Only ninety-nine left.

I stared at the empty slot, and my head filled with a single high-pitched ring.

Grimm wanted a hundred. One short, and he'd throw me into Moloch.

And now there were only two days until delivery.

"Damn it..."

I crouched down and buried my head in my hands.

This was it. Completely, irreversibly screwed.

Even if I processed every last Cyon corpse I had, I couldn't make up that one-tube deficit.

Unless...

My eyes drifted to the rejects -- the waste product, insufficient purity, too pale in color. If I could find some way to boost the purity...

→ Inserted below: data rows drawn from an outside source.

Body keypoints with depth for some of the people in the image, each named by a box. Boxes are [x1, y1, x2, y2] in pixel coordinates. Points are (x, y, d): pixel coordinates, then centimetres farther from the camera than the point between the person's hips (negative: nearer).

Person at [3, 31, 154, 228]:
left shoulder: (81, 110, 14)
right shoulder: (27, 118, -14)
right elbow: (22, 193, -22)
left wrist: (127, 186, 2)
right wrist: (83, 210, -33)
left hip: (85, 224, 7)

No. Impossible. I didn't have that kind of skill.

The freezer room door swung open and Gus poked his head in.

He'd been standing watch the whole time. When the guards showed up, he must have been scared half to death.

"They gone?" he asked, cautious as a mouse.

"Gone."

Gus let out a long breath, deflating like a punctured balloon, and sank to the floor.

"God... I thought we were dead for sure..." He wiped the cold sweat from his forehead, and only then did he notice the state of me. "Iris, what happened to your wrist?!"

I looked down at the cloth-wrapped wrist and said nothing.

Gus's gaze traveled from the bloodstain on my wrist to the empty blue tube on the floor.

The color drained from his face.

"No... you didn't..." He scrambled on all fours to the workbench and threw open the storage case lid.

The pale blue glow played across his ashen face.

"Ninety-nine... only ninety-nine..." His voice shook as he wheeled on me. "Iris, you used a blue tube on that Lycan?!"

"What else was I supposed to do?" I leaned against the wall, exhausted. "Let him die in here so Grimm could find the body and toss us both into Moloch?"

"But -- but --" Gus paced in frantic circles. "Grimm wants a hundred! One short and he'll kill us!"

"I know."

"Then what do we do? Two days! How can we possibly --"

"I'll figure something out."

My voice came out calmer than I expected.

Maybe it was the blood loss. Maybe it was having been through too much already. Either way, I felt strangely, unnaturally still.

I looked down at my wrist.

The thin blade's cut had already started to scab over.

And the fang pendant against my chest still held the warmth of his palm.

"I will come for you. Stay alive until then."

I didn't know who he was.

Didn't know why he recognized me.

Didn't know what this "Titan City" was.

But one thing I knew with absolute certainty.

Before he came back, I could not die.

No matter what it cost.

Day 1,306.

I owed Grimm one blue tube, and I'd received a Lycan's promise.

And in two days, the reckoning would come.